Christlich 15.10.2023

Körper und Seele gehören zusammen - das hat Jesus schon gewusst

Kürzlich war ich bei meinem Physiotherapeuten. Er hatte eine Petition ausliegen gegen eine Kürzung der Behandlungszeit für Physiotherapie von 30 auf 20 Minuten und ich habe unterschrieben.

Von Andrea Hofacker,
Pfarrerin
aktualisiert am 15.10.2023

Schon als Baby hatte ich mit Physiotherapeutinnen und -therapeuten zu tun, und sie haben mir oft sehr helfen können. Leider wird die Arbeit von Menschen, die mit ihren Händen anderer Menschen Beschwerden lindern, wie zum Beispiel in der medizinischen Massage, der Osteopathie und der Chiropraktik, immer weniger geschätzt.

Die Devise ist heute: Wer krank ist, lässt sich die Krankheit wegoperieren oder er bzw. sie nimmt einfach ein paar Pillen, bis die Schmerzen verschwinden. Wir Menschen sollen funktionieren wie unsere Smartphones oder Autos. Etwas ist kaputt, wird repariert und alles ist wieder in Ordnung.

Menschen sind aber keine Maschinen. Menschen sind komplizierte und einzigartige Wesen aus Seele, Geist und Körper. Alles hängt mit allem zusammen bei uns und in uns. Und deshalb können wir auch nicht repariert werden.

Es braucht mehr für eine Heilung: Aktivierung, Motivation, jemanden, der sieht, wo es uns wehtut, wie sehr und warum. Das hilft uns, ein besseres Verhältnis und Verständnis für unseren Körper zu bekommen.

Wer den eigenen Körper und seine Funktionen nicht kennt oder nicht wahrnehmen kann, der braucht Hilfe von anderen, die ihm dabei helfen.

Jesus hat das auch gewusst. Die Evangelien überliefern viele Geschichten, in denen Jesus Menschen geheilt hat. Er hat sie aber weder operiert, noch ihnen Pillen gegeben, denn so etwas gab es damals in der Form wie heute noch nicht. Er hat sie berührt, da wo ihr Leiden sass, wo es wehtat.

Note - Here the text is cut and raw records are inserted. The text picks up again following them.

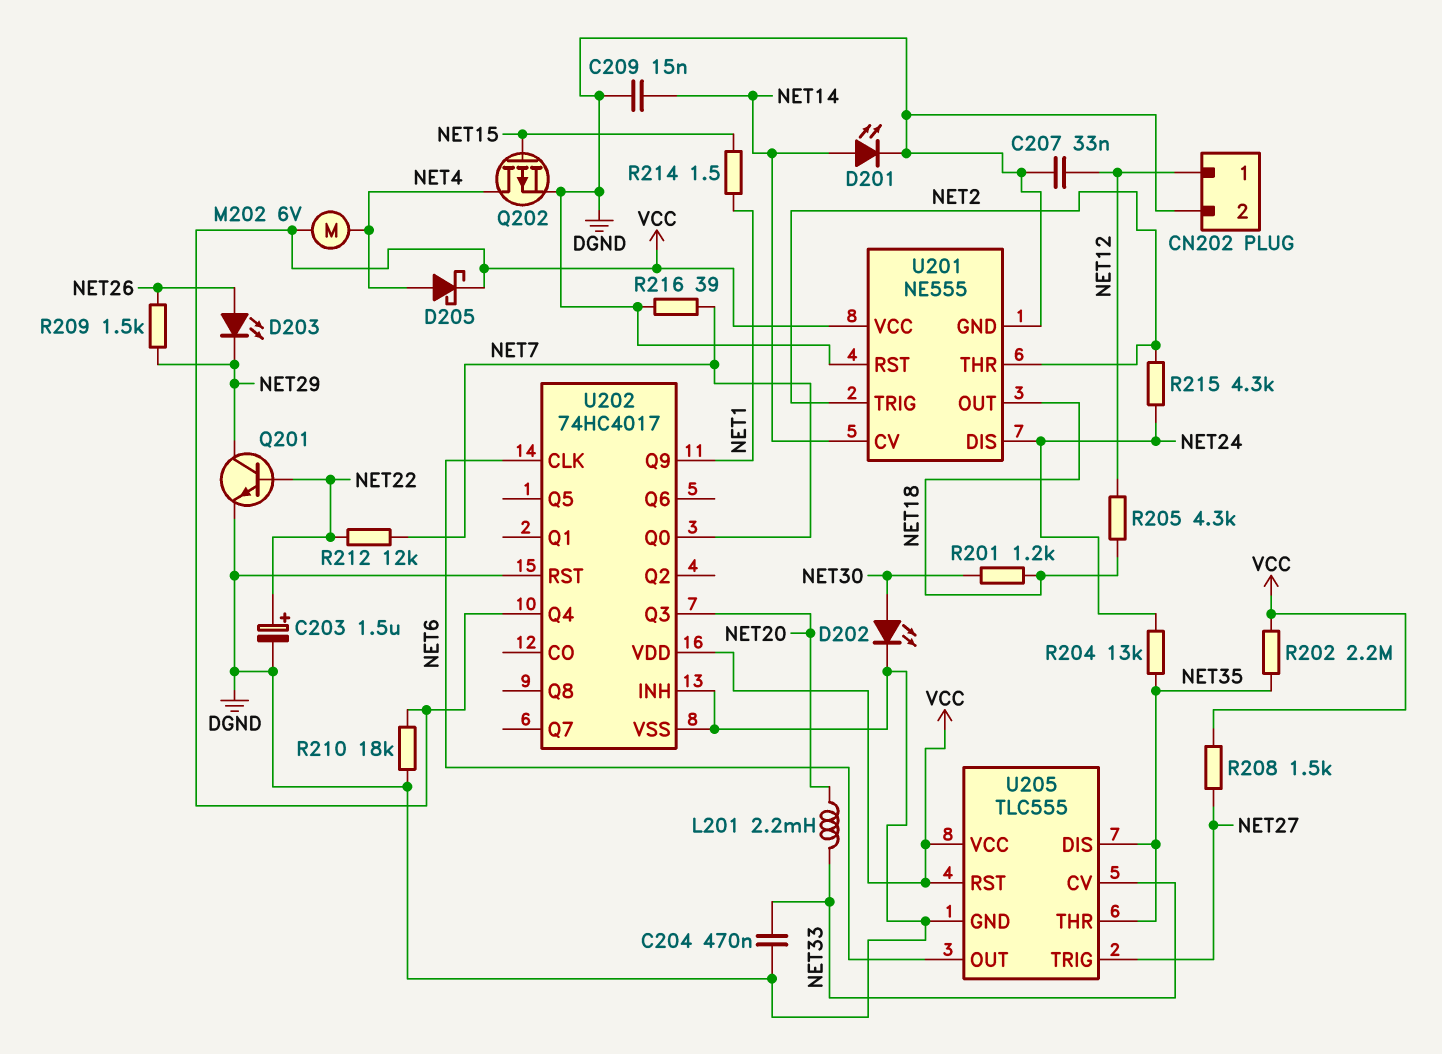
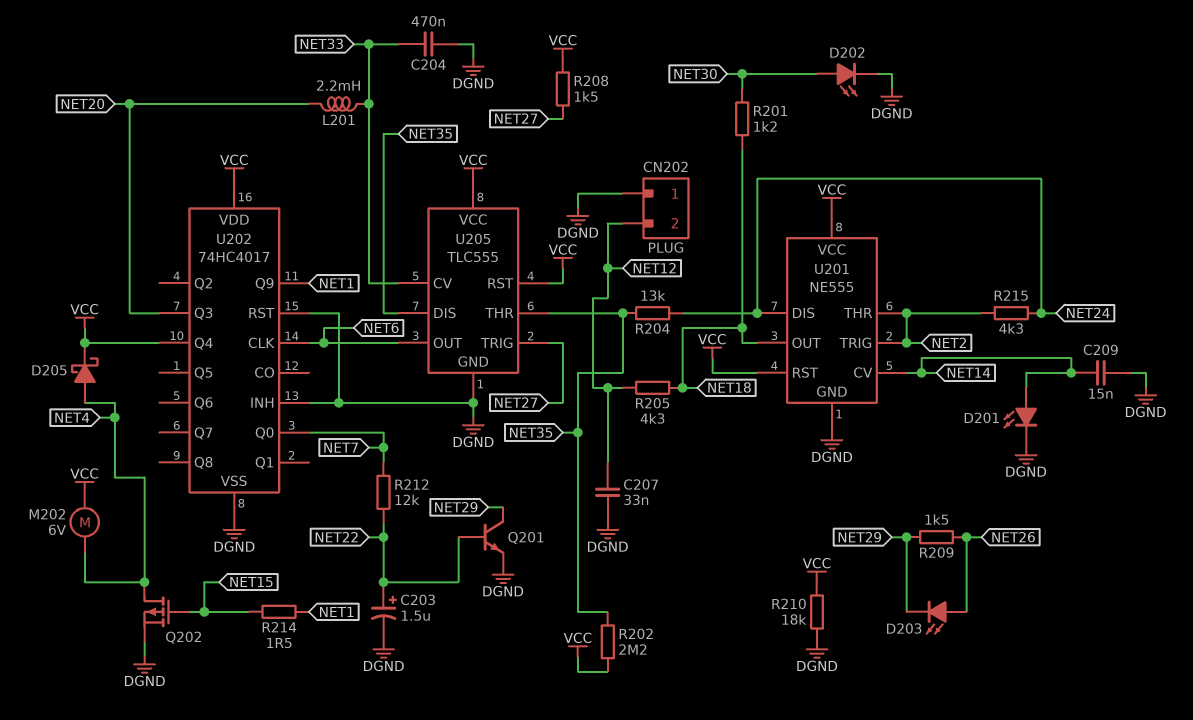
CN202 pin 1: NET12 -> DGND
CN202 pin 2: DGND -> NET12
R216: 39 (DGND, NET7) -> none
U201 pin RST: DGND -> VCC

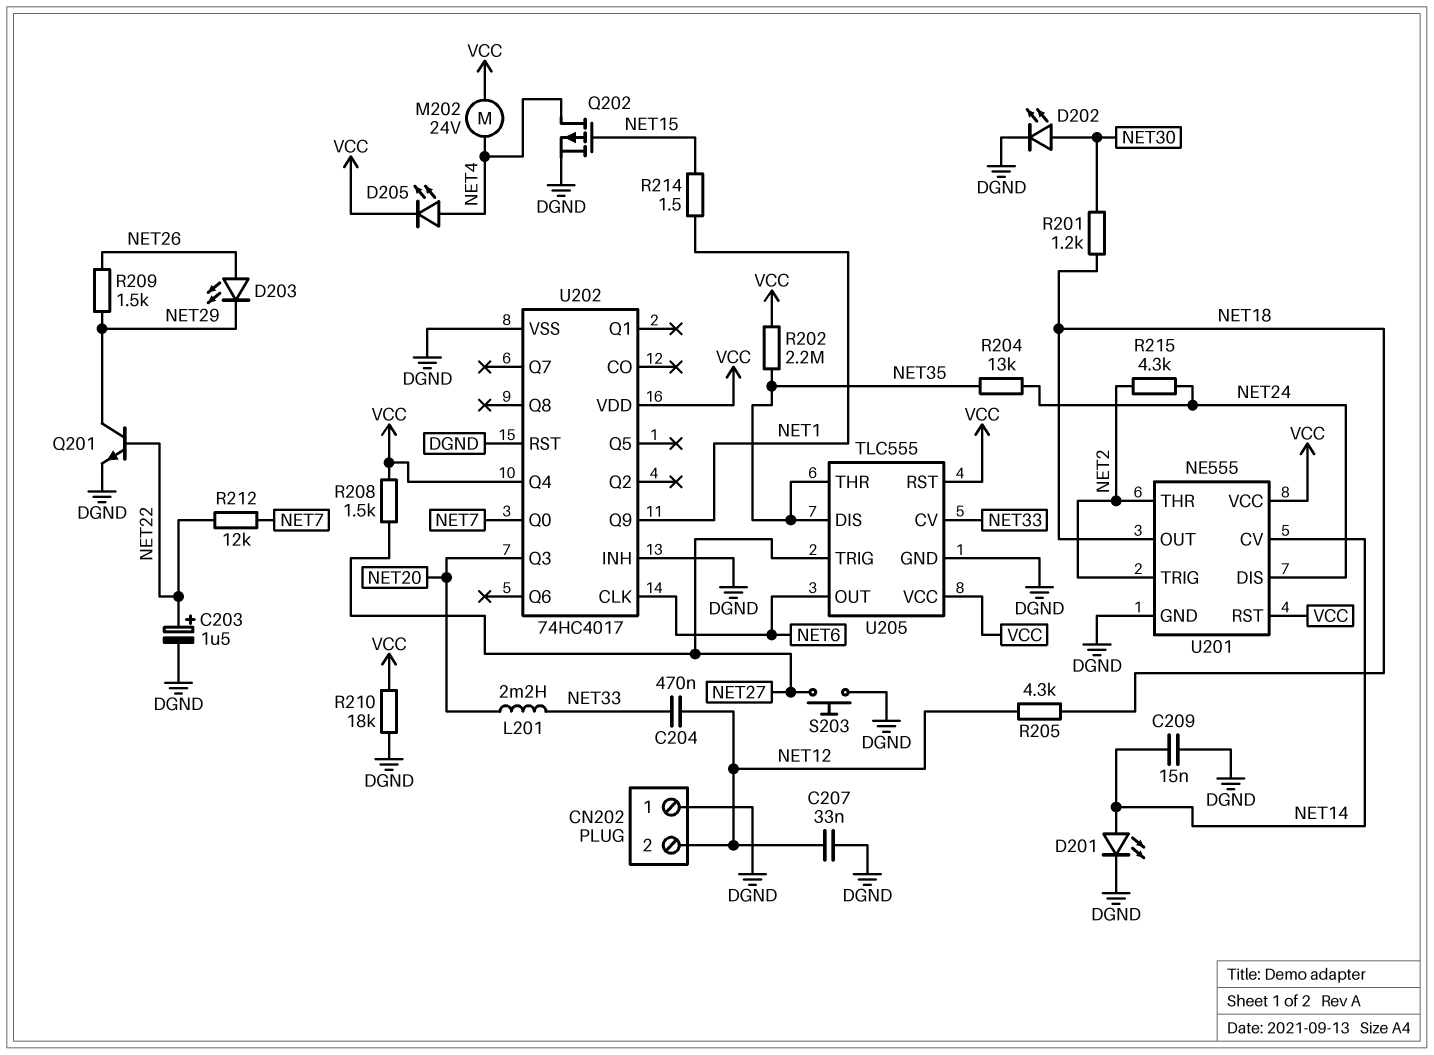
C204: 470nF (DGND, NET33) -> 470nF (NET12, NET33)
D205: schottky (A NET4, K VCC) -> LED (A NET4, K VCC)
M202: motor 6V (NET4, VCC) -> motor 24V (NET4, VCC)
S203: none -> button (DGND, NET27)

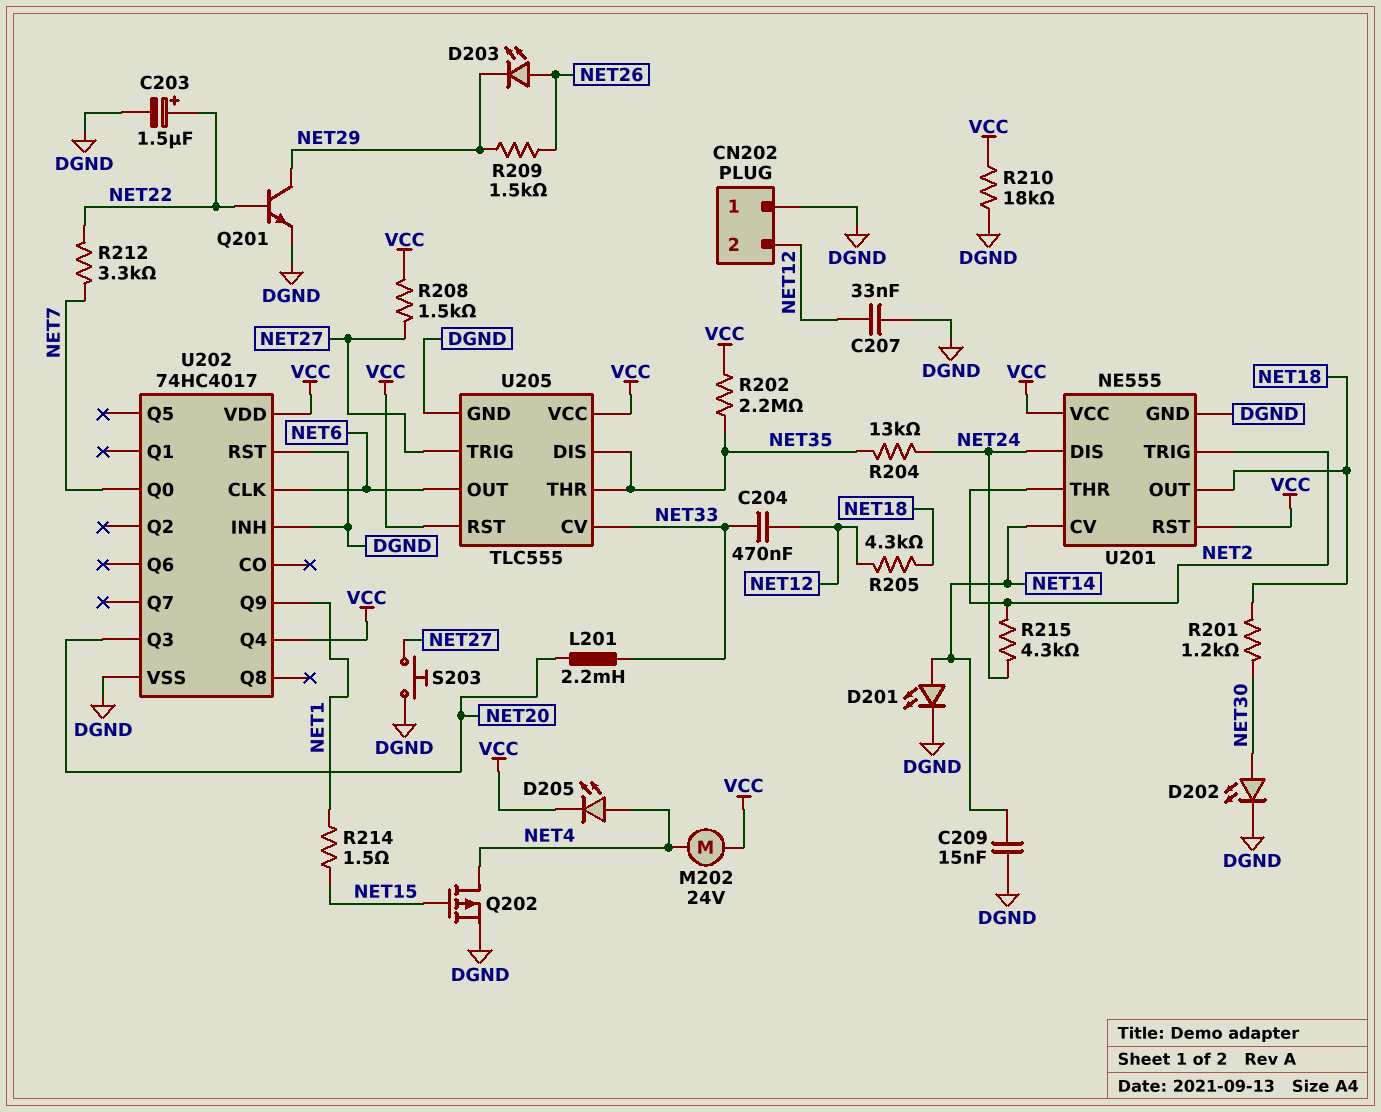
R212: 12k (NET7, NET22) -> 3.3k (NET7, NET22)

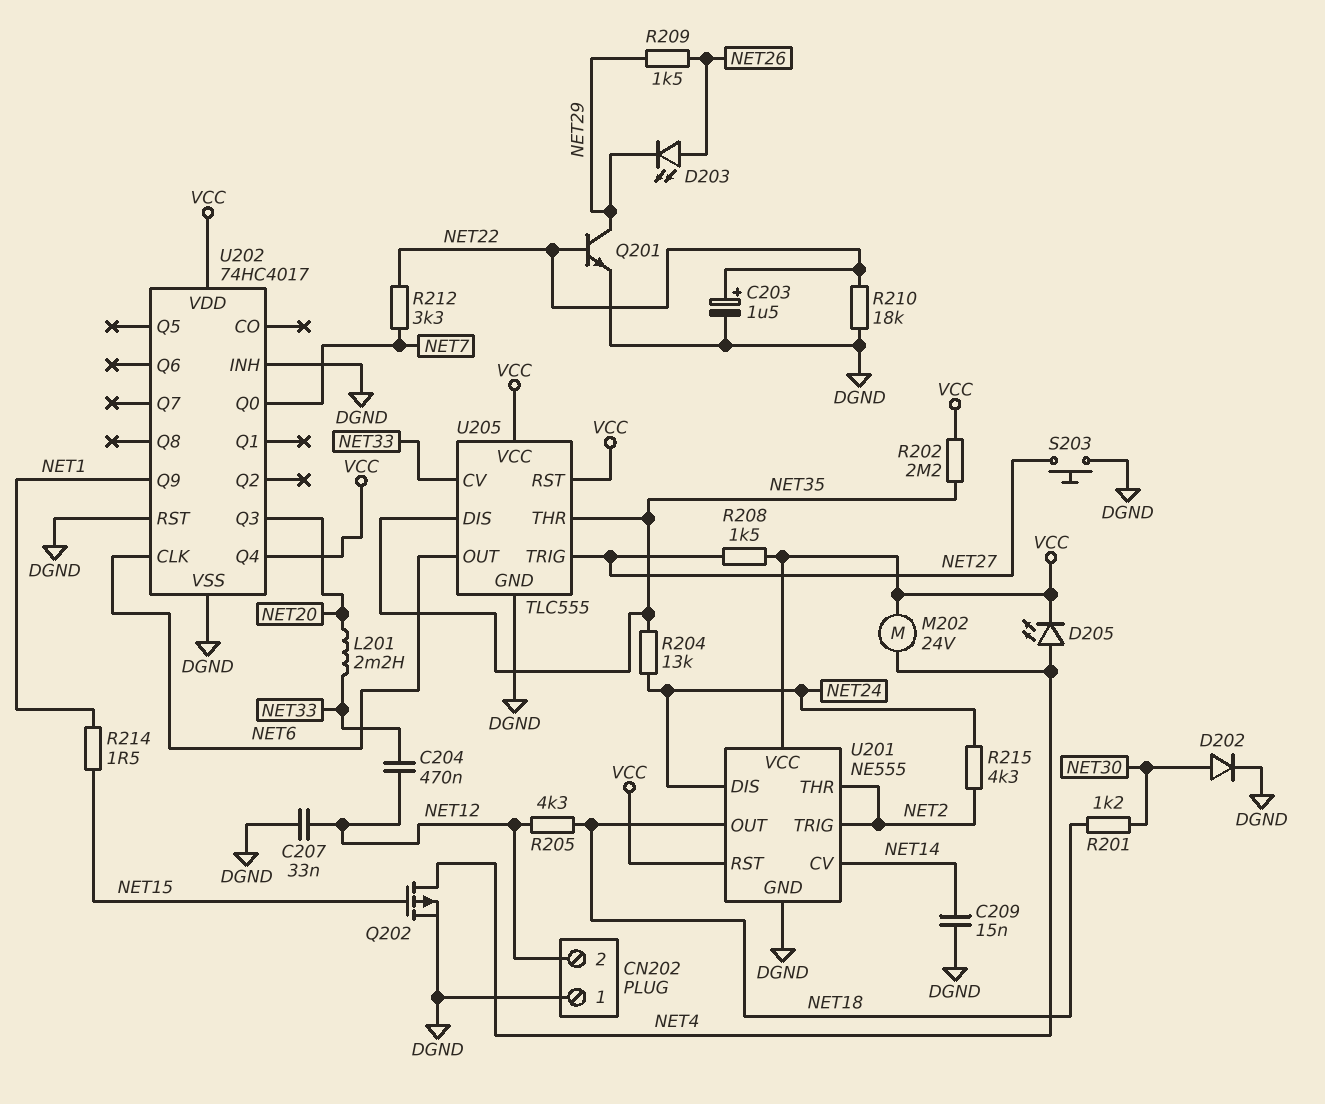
D201: LED (A NET14, K DGND) -> none
D202: LED (A NET30, K DGND) -> diode (A NET30, K DGND)
R210: 18k (DGND, VCC) -> 18k (DGND, NET22)

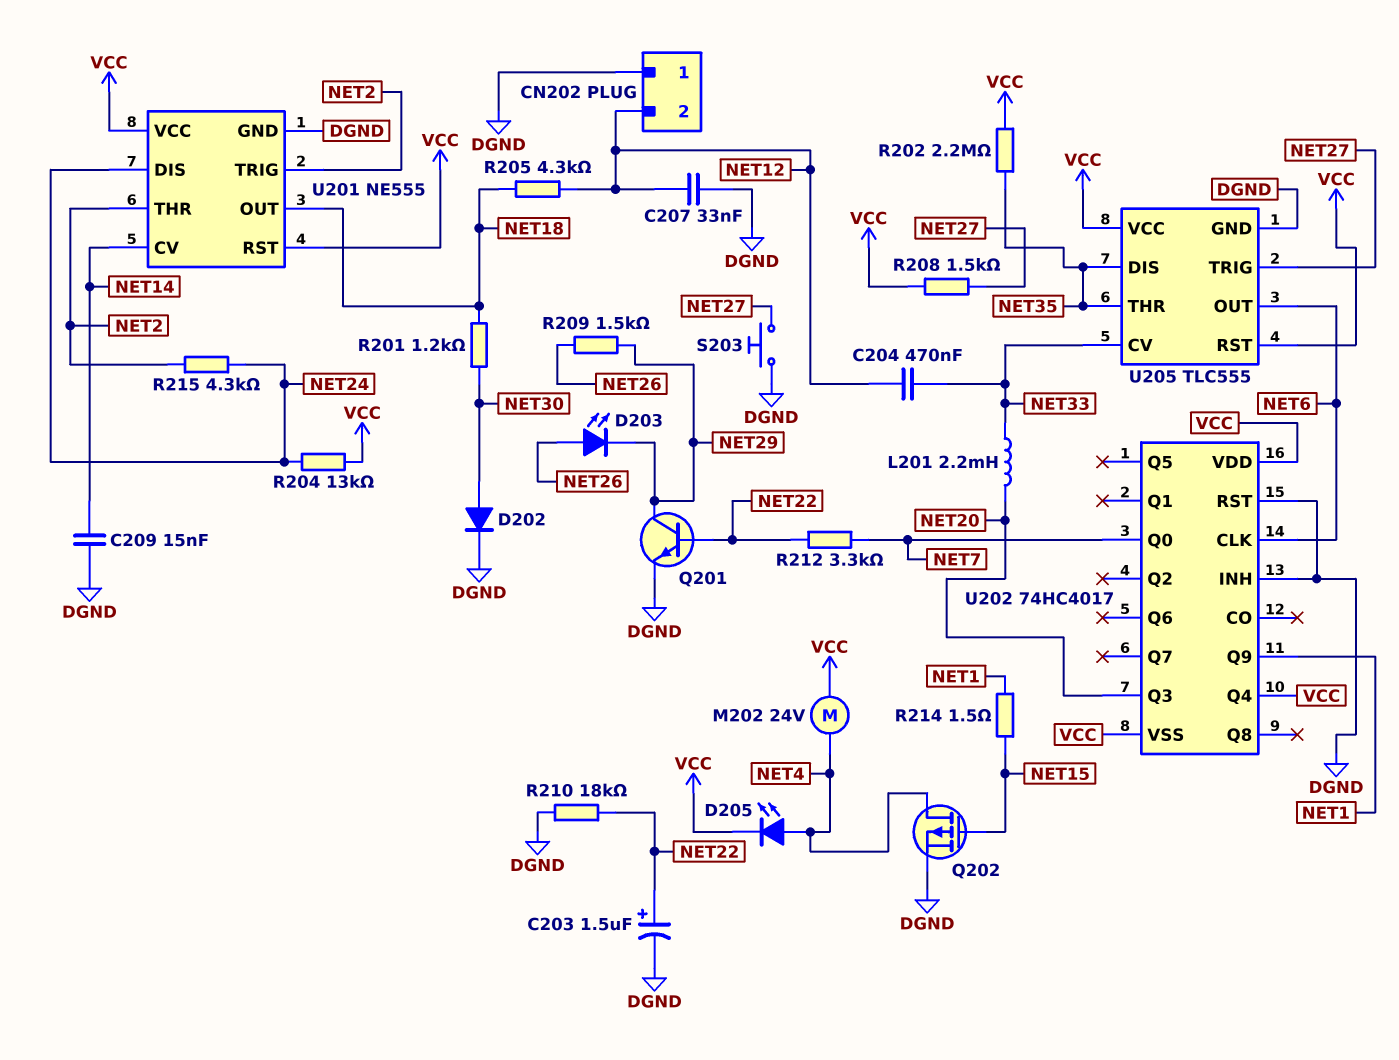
R204: 13k (NET24, NET35) -> 13k (NET24, VCC)
U202 pin VSS: DGND -> VCC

Er hat, wie man sprichwörtlich sagt, den Finger in ihre Wunde gelegt und ihnen damit ihr Problem aufgezeigt. Er hat gewusst, wie wichtig für uns Menschen ein Gegenüber ist, ein anderer Mensch, der uns wahrnimmt mit dem, was uns ausmacht, und auch mit dem, was uns belastet.

Nicht nur im übertragenen Sinn auf der seelischen Ebene, sondern auch körperlich. Beides gehört zusammen, denn körperliche Beschwerden können auch unsere Seele sehr beschweren.

Wer schon einmal längere Zeit unter Schmerzen leiden musste, der weiss, wie sehr uns solche Einschränkungen auch in unserer Persönlichkeit treffen und verändern können.

Manchmal wissen nicht mal Angehörige oder Freundinnen und Freunde, warum wir anders reagieren, empfindlicher sind, trauriger oder aufbrausender. Dann ist es gut, Menschen zu haben, die professionell mit den Schmerzen anderer zu tun haben, die sich mit den entsprechenden Reaktionen auskennen und uns helfen, uns und unseren Körper besser zu verstehen und auf ihn zu hören.

Physiotherapeutinnen und -therapeuten gehören zu ihnen und ich finde es schade und sogar ein wenig bedenklich, dass ihre Behandlungszeit gekürzt werden soll, denn das sagt auch vieles über unser modernes Menschenbild aus, das einseitig auf ein Funktionieren des menschlichen Körpers ausgelegt ist.

Ein – wie ich finde – nicht christliches Menschenbild.